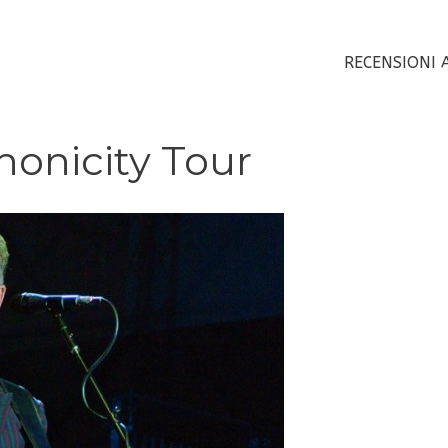
RECENSIONI 
honicity Tour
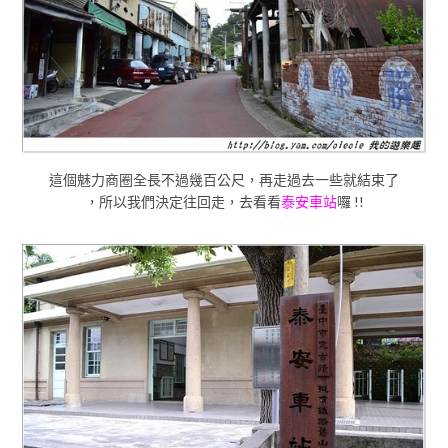
這個魅力商圈全長不過幾百公尺，再走過去一些就結束了
，所以我們決定往回走，去看看
泰安車站
囉 !!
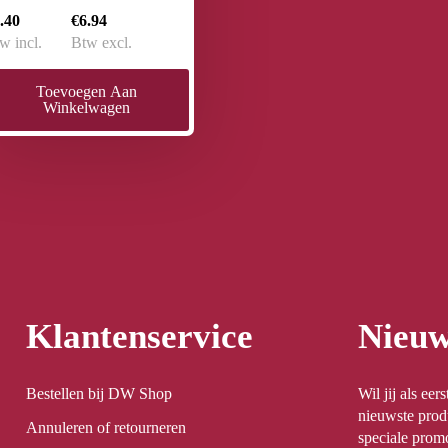
.40
€6.94
w incl.
Btw excl.
Toevoegen Aan
Winkelwagen
Klantenservice
Nieuw
Bestellen bij DW Shop
Wil jij als ee
nieuwste prod
Annuleren of retourneren
speciale promo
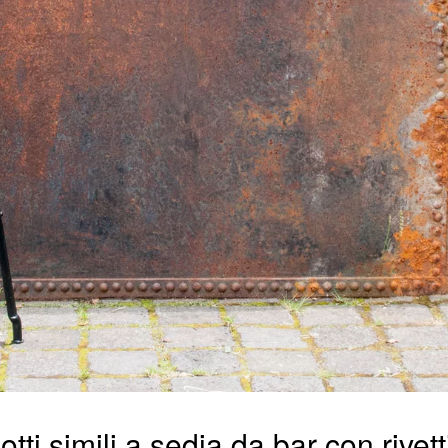
tti simili a sedia da bar con rivett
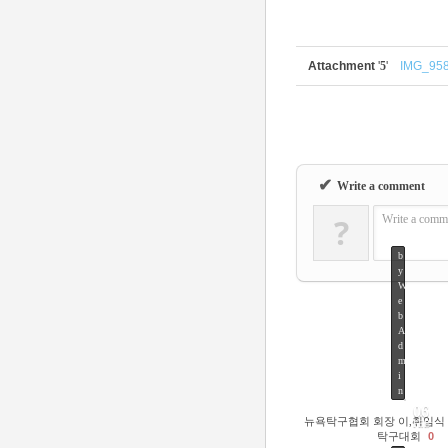
Attachment
'
5
'
IMG_958
✔
Write a comment
?
Write a comme
b
y
W
e
b
A
d
m
i
n
06
뉴욕탁구협회 회장 이,취임식
FEB
탁구대회
0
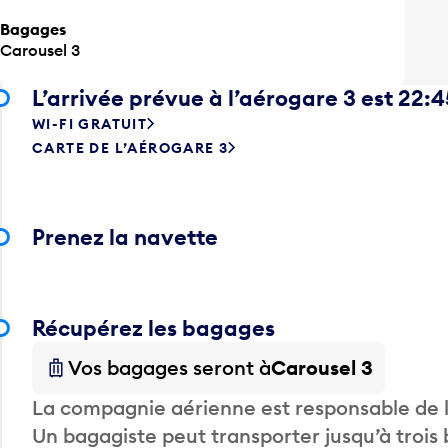
Bagages
Carousel 3
L’arrivée prévue à l’aérogare 3 est 22:4
WI-FI GRATUIT
CARTE DE L’AÉROGARE 3
Prenez la navette
Récupérez les bagages
Vos bagages seront à
Carousel 3
La compagnie aérienne est responsable de li
Un bagagiste peut transporter jusqu’à trois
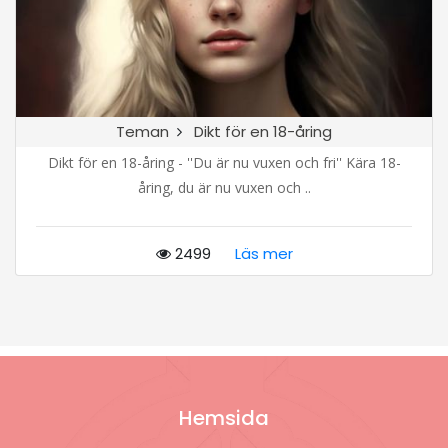
Teman
Dikt för en 18-åring
Dikt för en 18-åring - ''Du är nu vuxen och fri'' Kära 18-
åring, du är nu vuxen och ..
2499
Läs mer
Hemsida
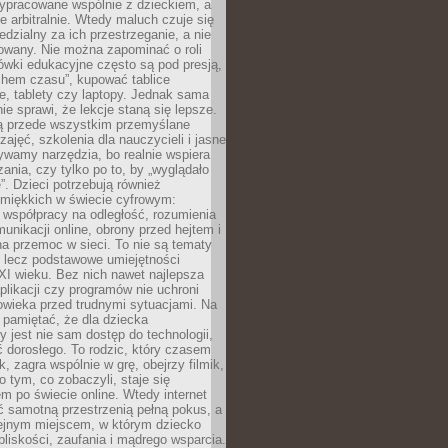
ypracowane wspólnie z dzieckiem, a
e arbitralnie. Wtedy maluch czuje się
dzialny za ich przestrzeganie, a nie
lowany. Nie można zapominać o roli
ówki edukacyjne często są pod presją,
chem czasu”, kupować tablice
e, tablety czy laptopy. Jednak sama
nie sprawi, że lekcje staną się lepsze.
ą przede wszystkim przemyślane
zajęć, szkolenia dla nauczycieli i jasne
ywamy narzędzia, bo realnie wspiera
ania, czy tylko po to, by „wyglądało
. Dzieci potrzebują również
 miękkich w świecie cyfrowym:
 współpracy na odległość, rozumienia
unikacji online, obrony przed hejtem i
a przemoc w sieci. To nie są tematy
, lecz podstawowe umiejętności
XI wieku. Bez nich nawet najlepsza
likacji czy programów nie uchroni
owieka przed trudnymi sytuacjami. Na
 pamiętać, że dla dziecka
y jest nie sam dostęp do technologii,
 dorosłego. To rodzic, który czasem
k, zagra wspólnie w grę, obejrzy filmik,
 tym, co zobaczyli, staje się
m po świecie online. Wtedy internet
ć samotną przestrzenią pełną pokus, a
lejnym miejscem, w którym dziecko
liskości, zaufania i mądrego wsparcia.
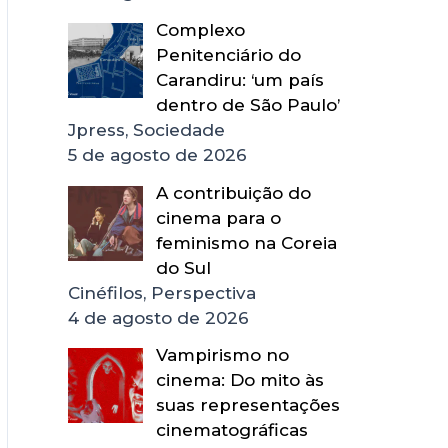
Complexo
Penitenciário do
Carandiru: ‘um país
dentro de São Paulo’
Jpress, Sociedade
5 de agosto de 2026
A contribuição do
cinema para o
feminismo na Coreia
do Sul
Cinéfilos, Perspectiva
4 de agosto de 2026
Vampirismo no
cinema: Do mito às
suas representações
cinematográficas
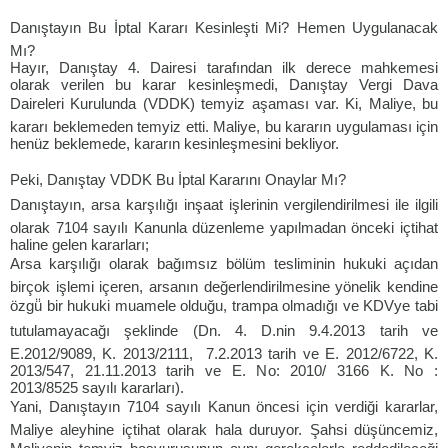
Danıştayın Bu İptal Kararı Kesinleşti Mi? Hemen Uygulanacak
Mı?
Hayır, Danıştay 4. Dairesi tarafından ilk derece mahkemesi
olarak verilen bu karar kesinleşmedi, Danıştay Vergi Dava
Daireleri Kurulunda (VDDK) temyiz aşaması var. Ki, Maliye, bu
kararı beklemeden temyiz etti. Maliye, bu kararın uygulaması için
henüz beklemede, kararın kesinleşmesini bekliyor.
Peki, Danıştay VDDK Bu İptal Kararını Onaylar Mı?
Danıştayın, arsa karşılığı inşaat işlerinin vergilendirilmesi ile ilgili
olarak 7104 sayılı Kanunla düzenleme yapılmadan önceki içtihat
haline gelen kararları;
Arsa karşılığı olarak bağımsız bölüm tesliminin hukuki açıdan
birçok işlemi içeren, arsanın değerlendirilmesine yönelik kendine
özgü̈ bir hukuki muamele olduğu, trampa olmadığı ve KDVye tabi
tutulamayacağı şeklinde (Dn. 4. D.nin 9.4.2013 tarih ve
E.2012/9089, K. 2013/2111, 7.2.2013 tarih ve E. 2012/6722, K.
2013/547, 21.11.2013 tarih ve E. No: 2010/ 3166 K. No :
2013/8525 sayılı kararları).
Yani, Danıştayın 7104 sayılı Kanun öncesi için verdiği kararlar,
Maliye aleyhine içtihat olarak hala duruyor. Şahsi düşüncemiz,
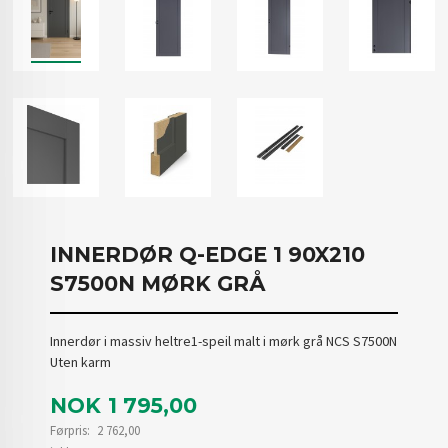
INNERDØR Q-EDGE 1 90X210
S7500N MØRK GRÅ
Innerdør i massiv heltre1-speil malt i mørk grå NCS S7500N
Uten karm
Tilbud
NOK
1 795,00
Førpris:
2 762,00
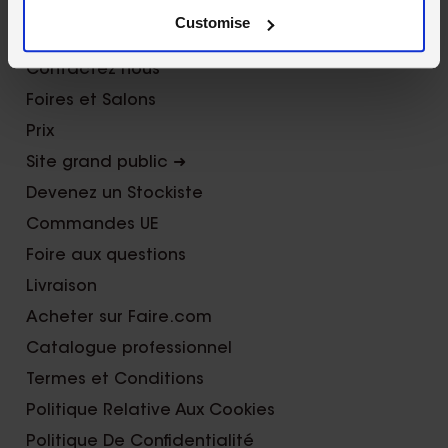
Customise
About Us
Contactez nous
Foires et Salons
Prix
Site grand public ➜
Devenez un Stockiste
Commandes UE
Foire aux questions
Livraison
Acheter sur Faire.com
Catalogue professionnel
Termes et Conditions
Politique Relative Aux Cookies
Politique De Confidentialité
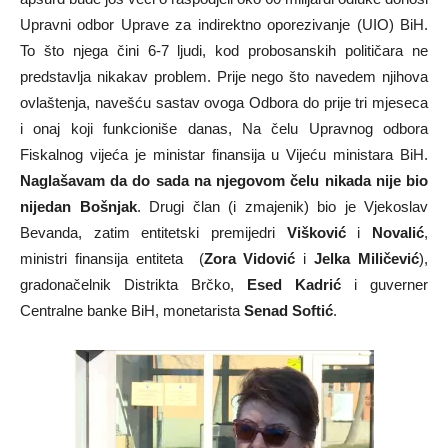
Upravni odbor Uprave za indirektno oporezivanje (UIO) BiH.
To što njega čini 6-7 ljudi, kod probosanskih političara ne
predstavlja nikakav problem. Prije nego što navedem njihova
ovlaštenja, navešću sastav ovoga Odbora do prije tri mjeseca
i onaj koji funkcioniše danas, Na čelu Upravnog odbora
Fiskalnog vijeća je ministar finansija u Vijeću ministara BiH.
Naglašavam da do sada na njegovom čelu nikada nije bio
nijedan Bošnjak
. Drugi član (i zmajenik) bio je Vjekoslav
Bevanda, zatim entitetski premijedri
Višković
i
Novalić
,
ministri finansija entiteta (
Zora Vidović
i
Jelka Miličević
),
gradonačelnik Distrikta Brčko,
Esed Kadrić
i guverner
Centralne banke BiH, monetarista
Senad Softić
.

▸ About this task:
Pictures stay out; everything else in the listing above gets repeated exactly.

▸ Result below:
RECENSIONI 
honicity Tour
這個魅力商圈全長不過幾百公尺，再走過去一些就結束了
，所以我們決定往回走，去看看
泰安車站
囉 !!
.40
€6.94
w incl.
Btw excl.
Toevoegen Aan
Winkelwagen
Klantenservice
Nieuw
Bestellen bij DW Shop
Wil jij als ee
nieuwste prod
Annuleren of retourneren
speciale promo
tti simili a sedia da bar con rivett
Attachment
'
5
'
IMG_958
✔
Write a comment
?
Write a comme
b
y
W
e
b
A
d
m
i
n
06
뉴욕탁구협회 회장 이,취임식
FEB
탁구대회
0
Bagages
Carousel 3
L’arrivée prévue à l’aérogare 3 est 22:4
WI-FI GRATUIT
CARTE DE L’AÉROGARE 3
Prenez la navette
Récupérez les bagages
Vos bagages seront à
Carousel 3
La compagnie aérienne est responsable de li
Un bagagiste peut transporter jusqu’à trois
Teman
Dikt för en 18-åring
Dikt för en 18-åring - ''Du är nu vuxen och fri'' Kära 18-
åring, du är nu vuxen och ..
2499
Läs mer
Hemsida
ypracowane wspólnie z dzieckiem, a
e arbitralnie. Wtedy maluch czuje się
dzialny za ich przestrzeganie, a nie
lowany. Nie można zapominać o roli
ówki edukacyjne często są pod presją,
chem czasu”, kupować tablice
e, tablety czy laptopy. Jednak sama
nie sprawi, że lekcje staną się lepsze.
ą przede wszystkim przemyślane
zajęć, szkolenia dla nauczycieli i jasne
ywamy narzędzia, bo realnie wspiera
ania, czy tylko po to, by „wyglądało
. Dzieci potrzebują również
 miękkich w świecie cyfrowym:
 współpracy na odległość, rozumienia
unikacji online, obrony przed hejtem i
a przemoc w sieci. To nie są tematy
, lecz podstawowe umiejętności
XI wieku. Bez nich nawet najlepsza
likacji czy programów nie uchroni
owieka przed trudnymi sytuacjami. Na
 pamiętać, że dla dziecka
y jest nie sam dostęp do technologii,
 dorosłego. To rodzic, który czasem
k, zagra wspólnie w grę, obejrzy filmik,
 tym, co zobaczyli, staje się
m po świecie online. Wtedy internet
ć samotną przestrzenią pełną pokus, a
lejnym miejscem, w którym dziecko
liskości, zaufania i mądrego wsparcia.
Complexo
Penitenciário do
Carandiru: ‘um país
dentro de São Paulo’
Jpress, Sociedade
5 de agosto de 2026
A contribuição do
cinema para o
feminismo na Coreia
do Sul
Cinéfilos, Perspectiva
4 de agosto de 2026
Vampirismo no
cinema: Do mito às
suas representações
cinematográficas
Danıştayın Bu İptal Kararı Kesinleşti Mi? Hemen Uygulanacak
Mı?
Hayır, Danıştay 4. Dairesi tarafından ilk derece mahkemesi
olarak verilen bu karar kesinleşmedi, Danıştay Vergi Dava
Daireleri Kurulunda (VDDK) temyiz aşaması var. Ki, Maliye, bu
kararı beklemeden temyiz etti. Maliye, bu kararın uygulaması için
henüz beklemede, kararın kesinleşmesini bekliyor.
Peki, Danıştay VDDK Bu İptal Kararını Onaylar Mı?
Danıştayın, arsa karşılığı inşaat işlerinin vergilendirilmesi ile ilgili
olarak 7104 sayılı Kanunla düzenleme yapılmadan önceki içtihat
haline gelen kararları;
Arsa karşılığı olarak bağımsız bölüm tesliminin hukuki açıdan
birçok işlemi içeren, arsanın değerlendirilmesine yönelik kendine
özgü̈ bir hukuki muamele olduğu, trampa olmadığı ve KDVye tabi
tutulamayacağı şeklinde (Dn. 4. D.nin 9.4.2013 tarih ve
E.2012/9089, K. 2013/2111, 7.2.2013 tarih ve E. 2012/6722, K.
2013/547, 21.11.2013 tarih ve E. No: 2010/ 3166 K. No :
2013/8525 sayılı kararları).
Yani, Danıştayın 7104 sayılı Kanun öncesi için verdiği kararlar,
Maliye aleyhine içtihat olarak hala duruyor. Şahsi düşüncemiz,
INNERDØR Q-EDGE 1 90X210
S7500N MØRK GRÅ
Innerdør i massiv heltre1-speil malt i mørk grå NCS S7500N
Uten karm
Tilbud
NOK
1 795,00
Førpris:
2 762,00
Customise
About Us
Contactez nous
Foires et Salons
Prix
Site grand public ➜
Devenez un Stockiste
Commandes UE
Foire aux questions
Livraison
Acheter sur Faire.com
Catalogue professionnel
Termes et Conditions
Politique Relative Aux Cookies
Politique De Confidentialité
Upravni odbor Uprave za indirektno oporezivanje (UIO) BiH.
To što njega čini 6-7 ljudi, kod probosanskih političara ne
predstavlja nikakav problem. Prije nego što navedem njihova
ovlaštenja, navešću sastav ovoga Odbora do prije tri mjeseca
i onaj koji funkcioniše danas, Na čelu Upravnog odbora
Fiskalnog vijeća je ministar finansija u Vijeću ministara BiH.
Naglašavam da do sada na njegovom čelu nikada nije bio
nijedan Bošnjak
. Drugi član (i zmajenik) bio je Vjekoslav
Bevanda, zatim entitetski premijedri
Višković
i
Novalić
,
ministri finansija entiteta (
Zora Vidović
i
Jelka Miličević
),
gradonačelnik Distrikta Brčko,
Esed Kadrić
i guverner
Centralne banke BiH, monetarista
Senad Softić
.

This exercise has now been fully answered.